ALERT - Group by and Count Distinct

Hello everyone!

I’m using the graylog 3.3 version.

I would like to know if it’s possible or if you guys have a trick to create alerts grouping by one field and counting distinctly another field.

For example for failed authentication events:

Cases

• An user are trying to authenticate to many different hosts, so I would like a rule like I could group this single user and count how many unique hosts he is trying this.
• An user are trying to authenticate from many different IP

I know that was possible in previous graylog version with the plugin graylog-plugin-aggregation-count…

he @min

such is possible, you first need to create one event that has the username as key. as second field available the IP and the target.

now you can run a second event runner on the given events that can aggregate on the username grouped by targets … with the enterprise plugins you could correlate that you want to get a notification if the IP of that user is changing or similar.

Jan

Hey @jan!

Thank you for reply!
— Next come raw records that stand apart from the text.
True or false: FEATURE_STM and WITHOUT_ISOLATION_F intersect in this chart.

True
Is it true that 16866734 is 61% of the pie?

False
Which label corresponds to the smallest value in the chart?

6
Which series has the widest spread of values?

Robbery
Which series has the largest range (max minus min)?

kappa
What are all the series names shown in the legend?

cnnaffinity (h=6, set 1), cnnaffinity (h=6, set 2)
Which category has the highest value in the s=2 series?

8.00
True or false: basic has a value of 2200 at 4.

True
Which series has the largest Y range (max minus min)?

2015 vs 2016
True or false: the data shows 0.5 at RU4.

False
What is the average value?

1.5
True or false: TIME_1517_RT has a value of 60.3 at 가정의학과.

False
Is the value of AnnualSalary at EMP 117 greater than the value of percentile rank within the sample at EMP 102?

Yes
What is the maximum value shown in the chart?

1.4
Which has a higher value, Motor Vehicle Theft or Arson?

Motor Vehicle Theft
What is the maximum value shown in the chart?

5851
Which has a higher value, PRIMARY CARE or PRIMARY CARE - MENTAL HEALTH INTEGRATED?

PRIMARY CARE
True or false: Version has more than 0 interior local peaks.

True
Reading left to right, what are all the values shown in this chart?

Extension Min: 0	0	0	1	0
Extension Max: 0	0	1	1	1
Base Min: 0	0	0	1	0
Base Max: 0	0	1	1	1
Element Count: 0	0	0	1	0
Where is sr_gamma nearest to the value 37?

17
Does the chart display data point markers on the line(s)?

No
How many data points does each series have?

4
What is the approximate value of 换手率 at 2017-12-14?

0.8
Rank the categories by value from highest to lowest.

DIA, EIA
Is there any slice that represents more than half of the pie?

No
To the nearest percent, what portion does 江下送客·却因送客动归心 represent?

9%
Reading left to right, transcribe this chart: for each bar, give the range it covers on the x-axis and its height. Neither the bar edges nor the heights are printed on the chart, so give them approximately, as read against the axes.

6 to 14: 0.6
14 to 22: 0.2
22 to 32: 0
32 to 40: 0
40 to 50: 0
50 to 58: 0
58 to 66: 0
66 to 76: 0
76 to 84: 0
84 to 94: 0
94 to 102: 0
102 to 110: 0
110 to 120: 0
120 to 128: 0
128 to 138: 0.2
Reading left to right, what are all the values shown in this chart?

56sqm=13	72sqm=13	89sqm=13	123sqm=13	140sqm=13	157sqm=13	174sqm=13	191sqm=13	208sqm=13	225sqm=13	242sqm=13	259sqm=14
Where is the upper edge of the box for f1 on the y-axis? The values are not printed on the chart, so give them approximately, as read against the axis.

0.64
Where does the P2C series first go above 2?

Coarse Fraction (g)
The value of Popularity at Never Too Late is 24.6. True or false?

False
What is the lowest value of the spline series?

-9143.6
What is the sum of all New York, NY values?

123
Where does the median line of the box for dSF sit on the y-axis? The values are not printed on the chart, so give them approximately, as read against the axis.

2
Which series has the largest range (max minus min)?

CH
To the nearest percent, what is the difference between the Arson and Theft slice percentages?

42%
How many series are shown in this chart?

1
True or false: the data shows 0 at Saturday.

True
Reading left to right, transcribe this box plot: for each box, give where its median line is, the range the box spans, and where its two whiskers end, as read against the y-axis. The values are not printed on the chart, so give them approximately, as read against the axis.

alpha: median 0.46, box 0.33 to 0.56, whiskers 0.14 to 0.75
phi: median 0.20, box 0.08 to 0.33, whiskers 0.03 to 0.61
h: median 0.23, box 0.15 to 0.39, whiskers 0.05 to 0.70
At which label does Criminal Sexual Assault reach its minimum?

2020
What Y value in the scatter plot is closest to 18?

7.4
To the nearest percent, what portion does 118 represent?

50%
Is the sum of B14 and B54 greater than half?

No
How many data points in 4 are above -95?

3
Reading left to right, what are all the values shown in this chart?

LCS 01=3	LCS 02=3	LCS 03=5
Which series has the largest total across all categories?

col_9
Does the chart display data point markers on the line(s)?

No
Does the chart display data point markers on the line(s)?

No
I’m not sure if I got it.

First I need create an event that will catch the failed authentication events and add custom fields on it, the username as key and a target field with the source and destination IP.

Capture1879×406 26.5 KB

And then do I need create another alert? Alert using the Event Stream? How could I make it?

Thanks,
Min

you define the second event taking the event stream and search for the keys. you can work with the created events like with other messages from streams.

with the correlation engine you select the kind of events …

Thanks Jan! I think I got it…

I was able to create the event with the fields, but not exactly alert by count distinctly.

So, do I need the correlation engine to perform this?

Hey Jan,

I was doing some tests…

I can’t select the “All Alerts” stream on the alerts.

How can I do this?

This topic was automatically closed 14 days after the last reply. New replies are no longer allowed.